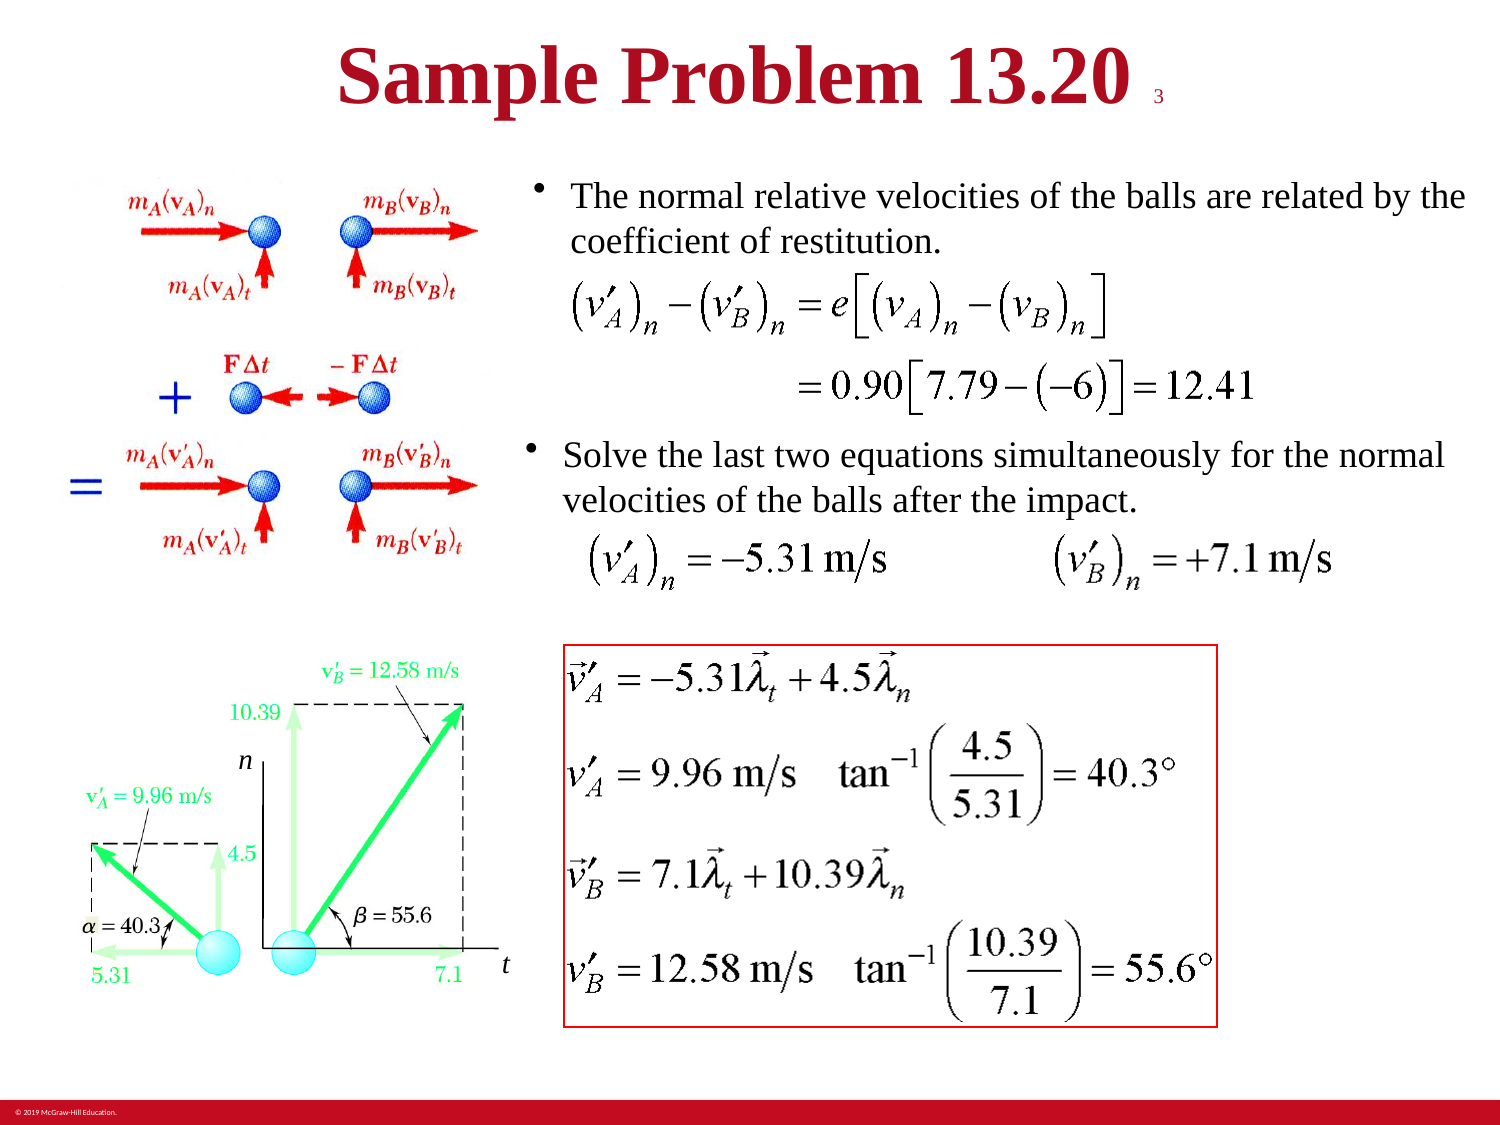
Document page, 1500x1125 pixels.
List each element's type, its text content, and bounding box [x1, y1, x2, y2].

text_box Solve the last two equations simultaneously for the normal velocities of the balls after the impact. [510, 422, 1500, 528]
picture [75, 654, 476, 991]
picture [59, 161, 494, 562]
picture [567, 266, 1258, 421]
text_box The normal relative velocities of the balls are related by the coefficient of restitution. [518, 163, 1500, 268]
title Sample Problem 13.20 3 [75, 12, 1425, 113]
picture [1049, 528, 1338, 597]
picture [562, 643, 1219, 1029]
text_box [223, 732, 533, 988]
picture [584, 528, 894, 597]
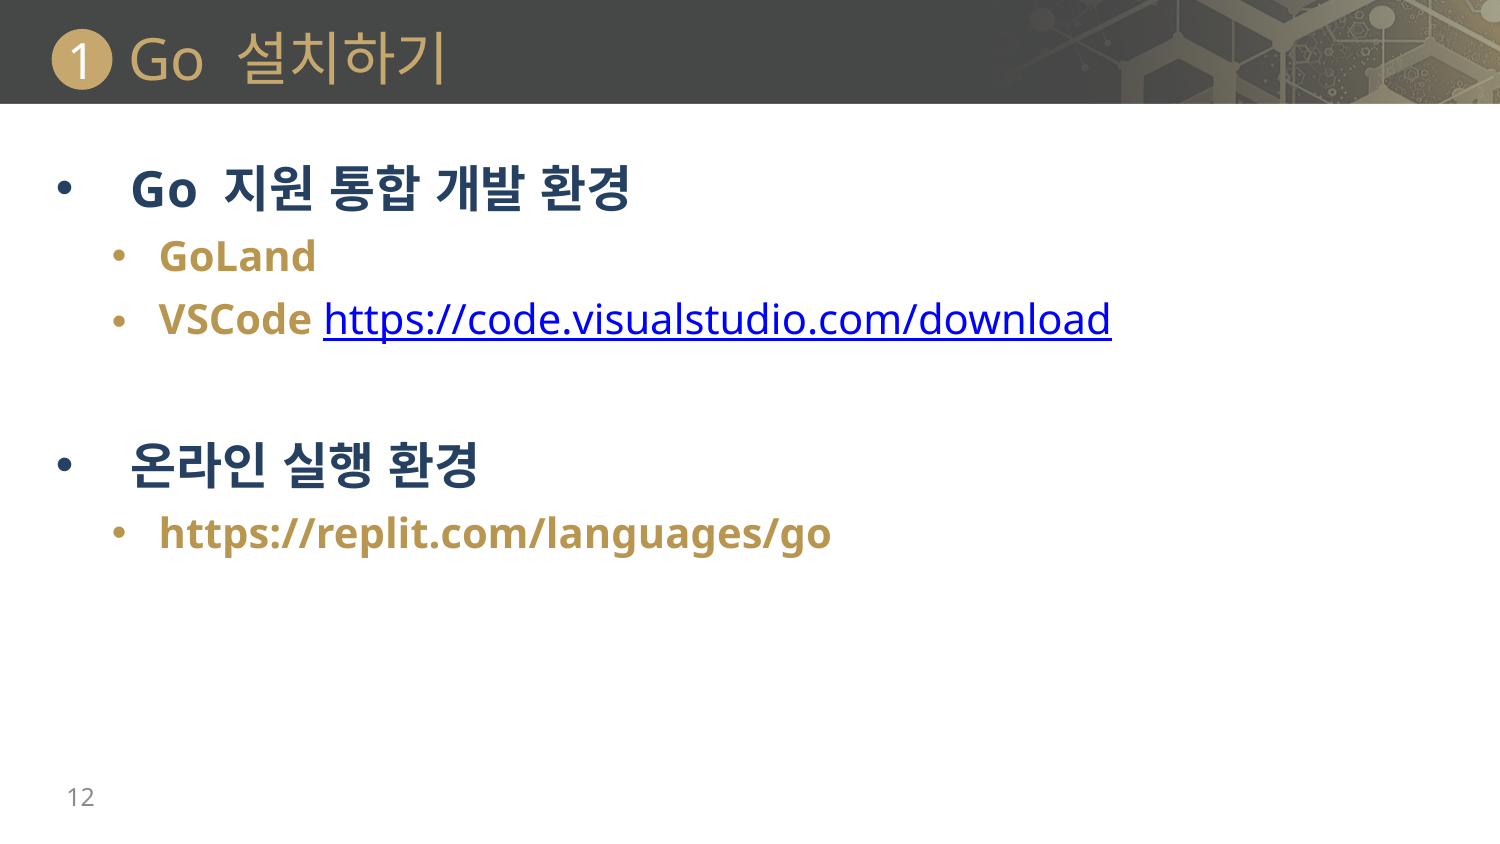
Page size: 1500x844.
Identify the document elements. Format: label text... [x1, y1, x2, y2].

list 1 [51, 28, 113, 90]
title Go 설치하기 [113, 13, 1459, 100]
picture [0, 0, 1500, 103]
slide_number 12 [51, 776, 389, 822]
list Go 지원 통합 개발 환경 GoLand VSCode https://code.visualstudio.com/download 온라인 실행 환경 https://replit.com/languages/go [41, 150, 1459, 777]
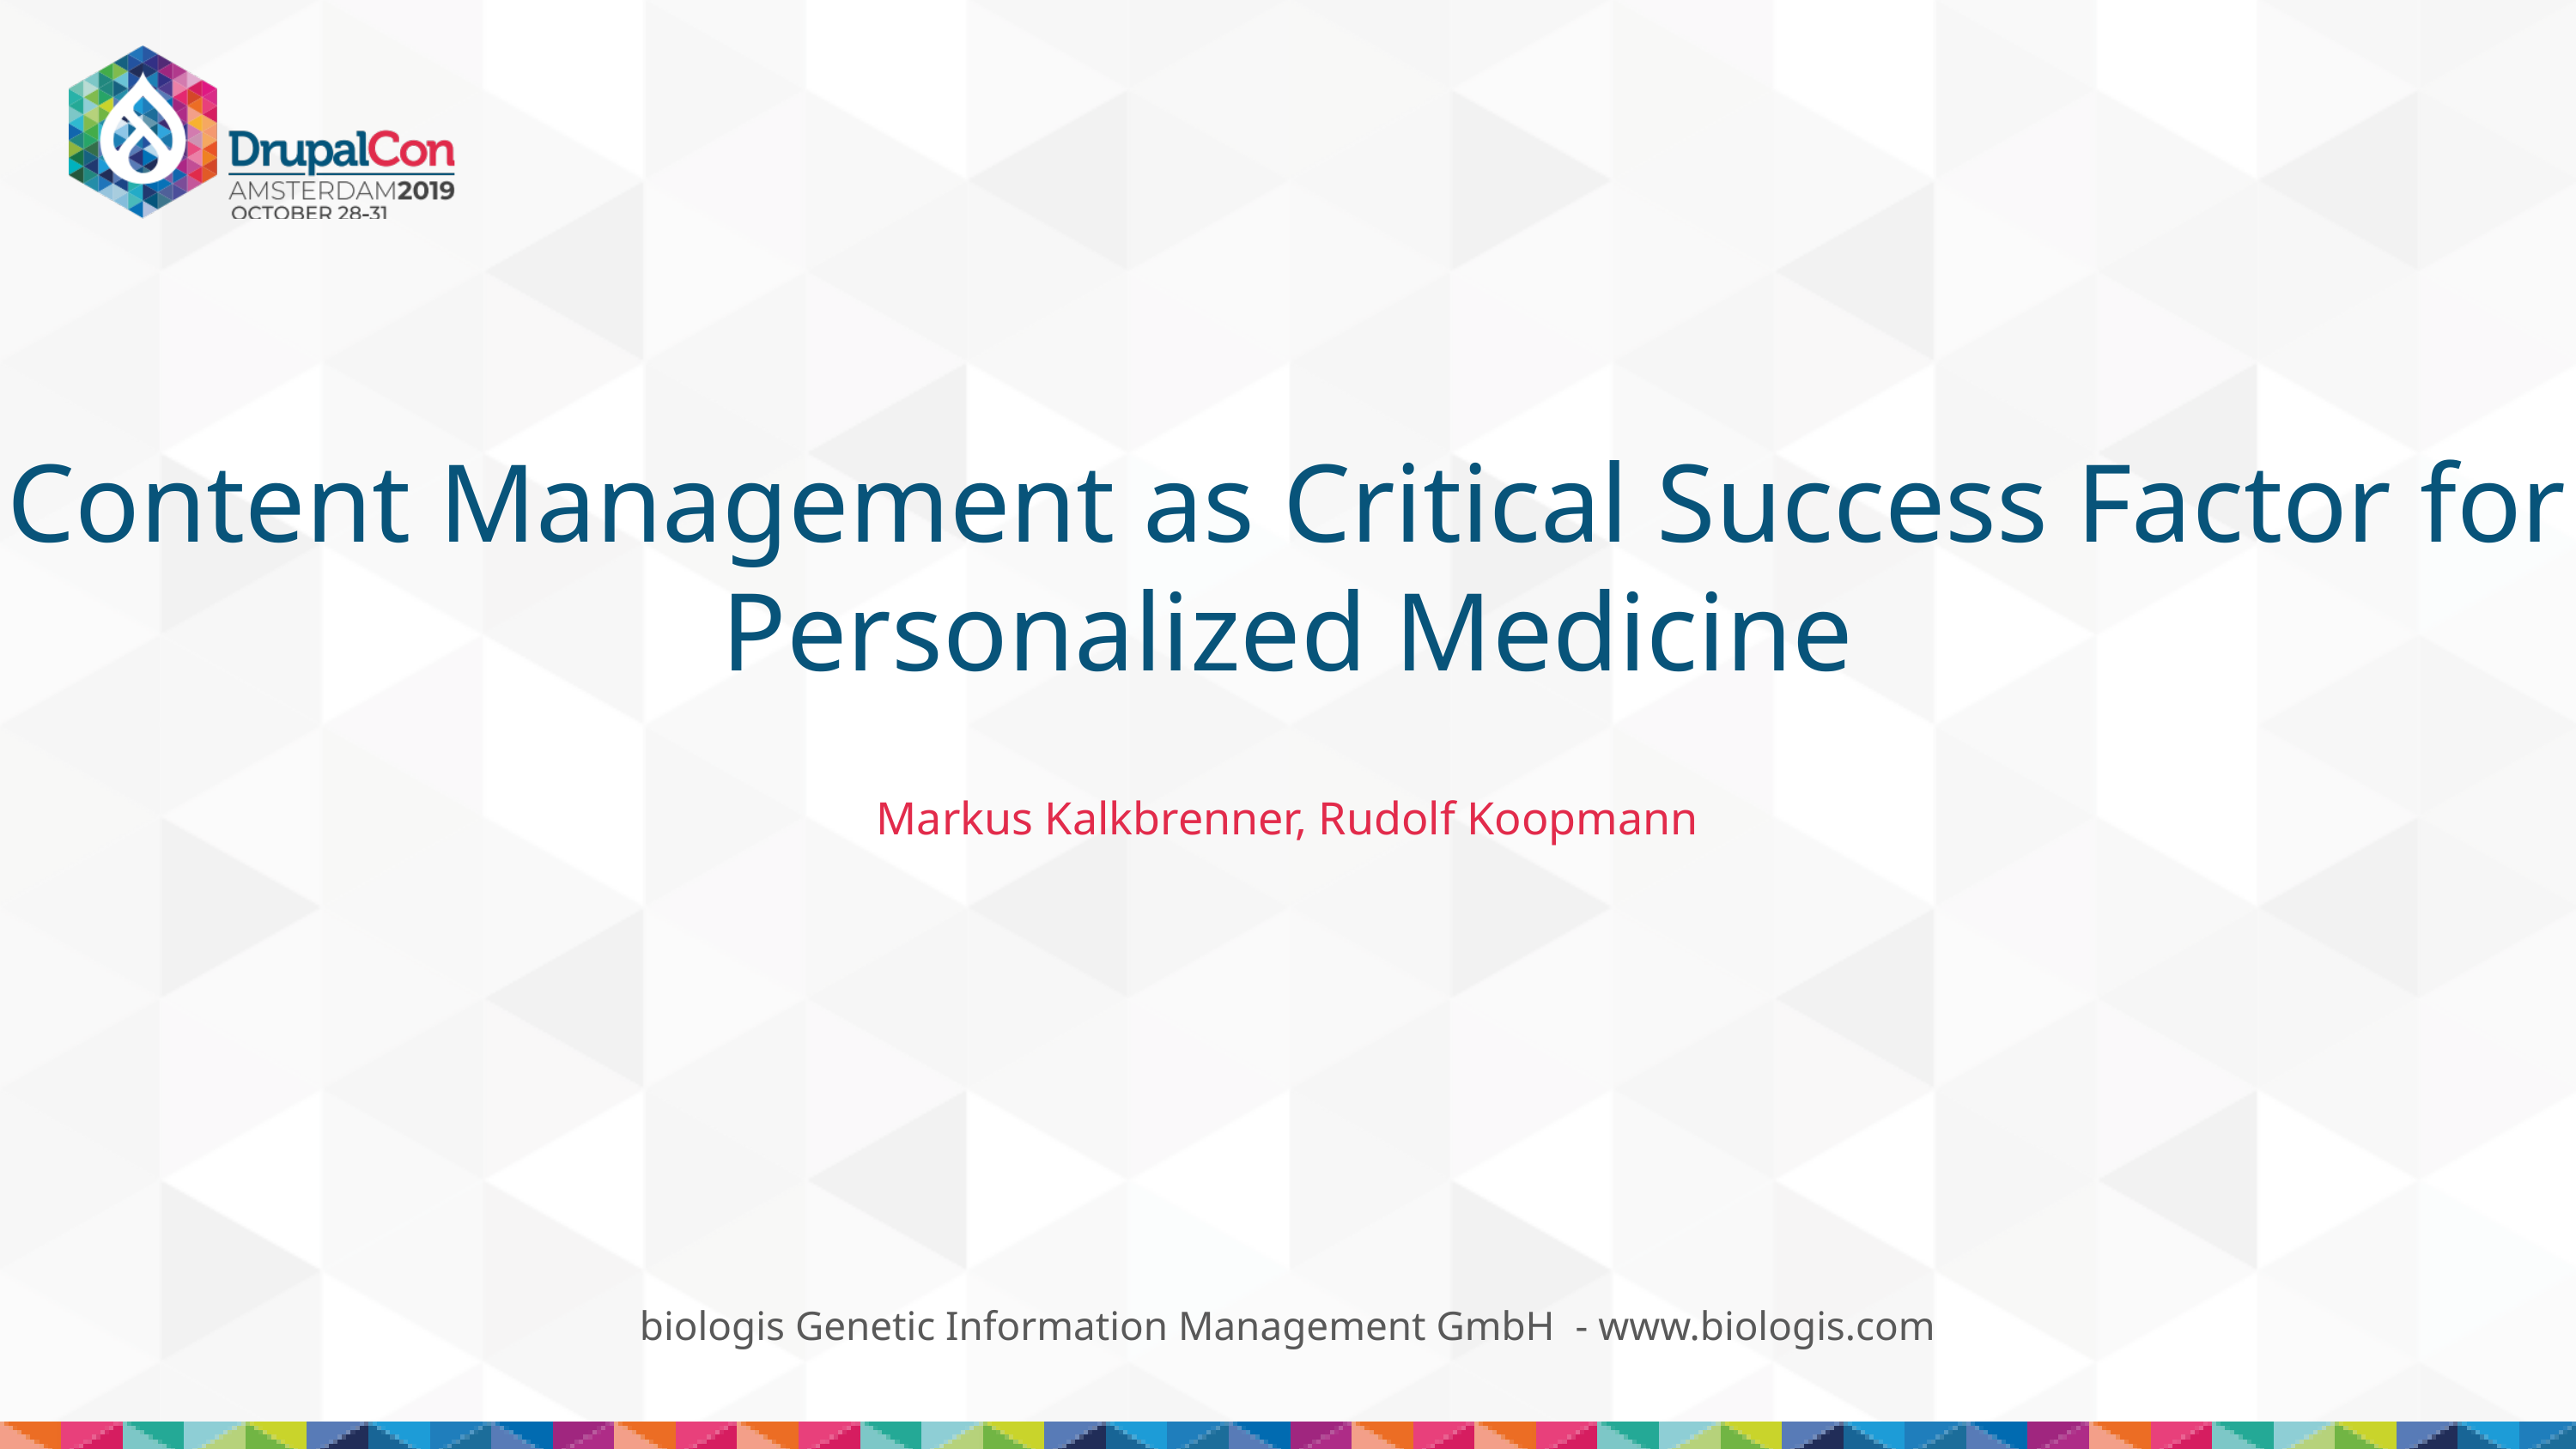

▸ **Exercise description**: The lines wanted run from the first one in the material above through the line containing "Page size: 1500x844."; give them again exactly, leaving out the pictures.

▸ **Finished task**:
Document page, 1500x1125 pixels.
List each element's type, its text content, and bounding box [x1, y1, x2, y2].

text_box Solve the last two equations simultaneously for the normal velocities of the balls after the impact. [510, 422, 1500, 528]
picture [75, 654, 476, 991]
picture [59, 161, 494, 562]
picture [567, 266, 1258, 421]
text_box The normal relative velocities of the balls are related by the coefficient of restitution. [518, 163, 1500, 268]
title Sample Problem 13.20 3 [75, 12, 1425, 113]
picture [1049, 528, 1338, 597]
picture [562, 643, 1219, 1029]
text_box [223, 732, 533, 988]
picture [584, 528, 894, 597]
Page size: 1500x844.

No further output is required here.